● **À FAIRE**
Reprenez mot pour mot le passage du texte sur la négociation sociale en Belgique, en commençant par « Si la Belgique » et en continuant jusqu'à « parfois traité rapidement. ».

Si la Belgique est un pays de négociation sociale, cette réalité n’a pas engendré un intérêt scientifique particulièrement important pour celle-ci. Du moins, il n’existe pas d’ouvrages parus récemment sur le sujet. Plus largement, il n’existe pas de tradition éditoriale en la matière, du moins au niveau de la communauté française de Belgique. La négociation sociale reste donc « une boîte noire» largement inexplorée. Pourtant, de manière quelque peu paradoxale, le terme de négociation est présent dans les ouvrages et articles s’intéressant à l’actualité sociale ou, plus largement, à la concertation sociale ou encore à l’histoire sociale belge. Elle y apparaît comme un élément d’une situation plus large ou un aspect secondaire, parfois traité rapidement.

C’est à travers le prisme de la conflictualité sociale, et donc de la grève, que la négociation sociale est le plus souvent abordée. Elle apparaît alors comme le « complément» naturel du conflit ouvert, qui est une étape préalable à la négociation : « sans la grève, il y aurait peu de négociation et, surtout, elle se mènerait de façon totalement différente et aboutirait à des conventions dont le contenu serait différent. Par-là, elle est relation de pouvoir et peut être définie comme un « usage diplomatique du pouvoir[49].» Cette approche de la négociation par le biais de la conflictualité sociale, et plus singulièrement de la grève, est notamment présente dans le projet éditorial de L’Année sociale, dont le premier volume est sorti en 1961 soit peu de temps après la grande grève de l’hiver 1960/1961[50]. Dès la première édition, la revue comprend une rubrique « La vie paritaire» couvrant les travaux du CNT[51] et, par la suite, les principaux conflits sectoriels et d’entreprises. Depuis 2011, elle est aussi une caractéristique des travaux réalisés par le collectif belge de chercheurs publiant sous le nom de Iannis Gracos[52]. Celui-ci livre chaque année une analyse des grèves et des conflits sociaux les plus pertinents de l’année écoulée. Dans leurs travaux aussi la négociation apparaît en creux de la conflictualité sociale, sans doute plus préhensible de l’extérieur et pouvant s’appuyer sur une tradition scientifique largement établie en Belgique durant les Trente Glorieuses.

● **LES DONNÉES**
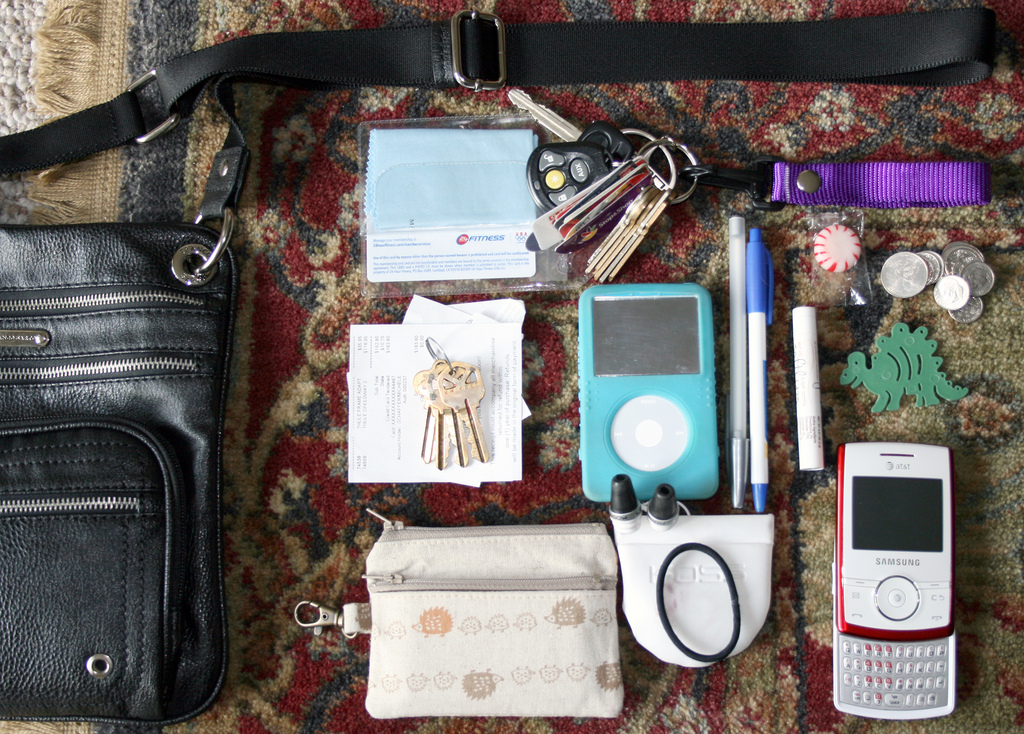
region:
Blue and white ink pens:
[728, 217, 771, 513]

● **RÉPONSE**
Si la Belgique est un pays de négociation sociale, cette réalité n’a pas engendré un intérêt scientifique particulièrement important pour celle-ci. Du moins, il n’existe pas d’ouvrages parus récemment sur le sujet. Plus largement, il n’existe pas de tradition éditoriale en la matière, du moins au niveau de la communauté française de Belgique. La négociation sociale reste donc « une boîte noire» largement inexplorée. Pourtant, de manière quelque peu paradoxale, le terme de négociation est présent dans les ouvrages et articles s’intéressant à l’actualité sociale ou, plus largement, à la concertation sociale ou encore à l’histoire sociale belge. Elle y apparaît comme un élément d’une situation plus large ou un aspect secondaire, parfois traité rapidement.